2)Natürel birinci zeytinyağı (İng. Virgin olive oil): Bu zeytinyağı, %0,8 ile %2 arasında oleik asit içermekte. Bunun dışında, sızma ile aynı özelliklere sahip.
3)Natürel ikinci zeytinyağı (İng. Ordinary virgin olive oil): Bu zeytinyağında, serbest yağ asidi oranı %2-%3,3 arasında. Diğer özellikleri yukarıdakilerle benzerlik gösteriyor. Sızmada hafif olan meyvemsi tat, diğer olumlu özelliklerin bazıları daha belirgin. Tüketim şekli de yukarıdakiler gibi.
4)Rafine zeytinyağı (İng. 'Pure' or Refined olive oil): Asit oranı %3,3'ün üzerinde olan natürel yağlara lampant deniyor. (Bu yağlar, eski zamanlarda kandillerde ışık elde etmek amacıyla kullanılırmış, lampant deyimi oradan geliyor.) Lampant kategorisindeki zeytinyağları rafine edilerek, asit oranı sıfıra indirgeniyor ve içerdiği her türlü koku ve tat yok oluyor. Özellikle kızartmalar için uygun. Yemeklerde de kullanılabilir. Ancak, salatalarda veya sofrada doğrudan tüketim için tavsiye edilmiyor.
5)Riviera tipi (İng.
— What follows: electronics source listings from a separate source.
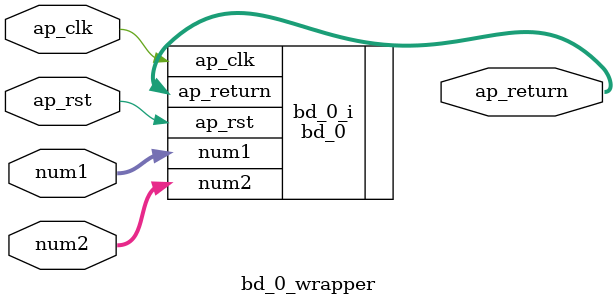
<source format=v>
`timescale 1 ps / 1 ps

module bd_0_wrapper
   (ap_clk,
    ap_return,
    ap_rst,
    num1,
    num2);
  input ap_clk;
  output [31:0]ap_return;
  input ap_rst;
  input [31:0]num1;
  input [31:0]num2;

  wire ap_clk;
  wire [31:0]ap_return;
  wire ap_rst;
  wire [31:0]num1;
  wire [31:0]num2;

  bd_0 bd_0_i
       (.ap_clk(ap_clk),
        .ap_return(ap_return),
        .ap_rst(ap_rst),
        .num1(num1),
        .num2(num2));
endmodule

</source>
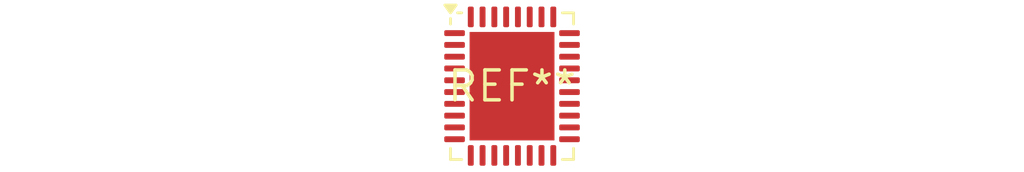
<source format=kicad_pcb>
(kicad_pcb (version 20240108) (generator pcbnew)

  (general
    (thickness 1.6)
  )

  (paper "A4")
  (layers
    (0 "F.Cu" signal)
    (31 "B.Cu" signal)
    (32 "B.Adhes" user "B.Adhesive")
    (33 "F.Adhes" user "F.Adhesive")
    (34 "B.Paste" user)
    (35 "F.Paste" user)
    (36 "B.SilkS" user "B.Silkscreen")
    (37 "F.SilkS" user "F.Silkscreen")
    (38 "B.Mask" user)
    (39 "F.Mask" user)
    (40 "Dwgs.User" user "User.Drawings")
    (41 "Cmts.User" user "User.Comments")
    (42 "Eco1.User" user "User.Eco1")
    (43 "Eco2.User" user "User.Eco2")
    (44 "Edge.Cuts" user)
    (45 "Margin" user)
    (46 "B.CrtYd" user "B.Courtyard")
    (47 "F.CrtYd" user "F.Courtyard")
    (48 "B.Fab" user)
    (49 "F.Fab" user)
    (50 "User.1" user)
    (51 "User.2" user)
    (52 "User.3" user)
    (53 "User.4" user)
    (54 "User.5" user)
    (55 "User.6" user)
    (56 "User.7" user)
    (57 "User.8" user)
    (58 "User.9" user)
  )

  (setup
    (pad_to_mask_clearance 0)
    (pcbplotparams
      (layerselection 0x00010fc_ffffffff)
      (plot_on_all_layers_selection 0x0000000_00000000)
      (disableapertmacros false)
      (usegerberextensions false)
      (usegerberattributes false)
      (usegerberadvancedattributes false)
      (creategerberjobfile false)
      (dashed_line_dash_ratio 12.000000)
      (dashed_line_gap_ratio 3.000000)
      (svgprecision 4)
      (plotframeref false)
      (viasonmask false)
      (mode 1)
      (useauxorigin false)
      (hpglpennumber 1)
      (hpglpenspeed 20)
      (hpglpendiameter 15.000000)
      (dxfpolygonmode false)
      (dxfimperialunits false)
      (dxfusepcbnewfont false)
      (psnegative false)
      (psa4output false)
      (plotreference false)
      (plotvalue false)
      (plotinvisibletext false)
      (sketchpadsonfab false)
      (subtractmaskfromsilk false)
      (outputformat 1)
      (mirror false)
      (drillshape 1)
      (scaleselection 1)
      (outputdirectory "")
    )
  )

  (net 0 "")

  (footprint "QFN-36-1EP_5x6mm_P0.5mm_EP3.6x4.6mm" (layer "F.Cu") (at 0 0))

)

</source>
Olive oil): Bu tip zeytinyağı %60-85 rafine zeytinyağı ile %15-40 natürel zeytinyağının karıştırılması ile oluşturulan bir harman. Natürel zeytinyağının kendine has tadı ve kokusu ile rafine zeytinyağının hafifliği birleştirilerek tadı ve kokusu olan, natürele göre daha hafif bir yağ elde edilmiş oluyor. Asit oranı %1 veya %1,5 olabilir. Yemeklerde kullanıma uygun. Ancak, tadı benzese bile özellikle besin değeri bakımından natürel yağlara yaklaşamıyor.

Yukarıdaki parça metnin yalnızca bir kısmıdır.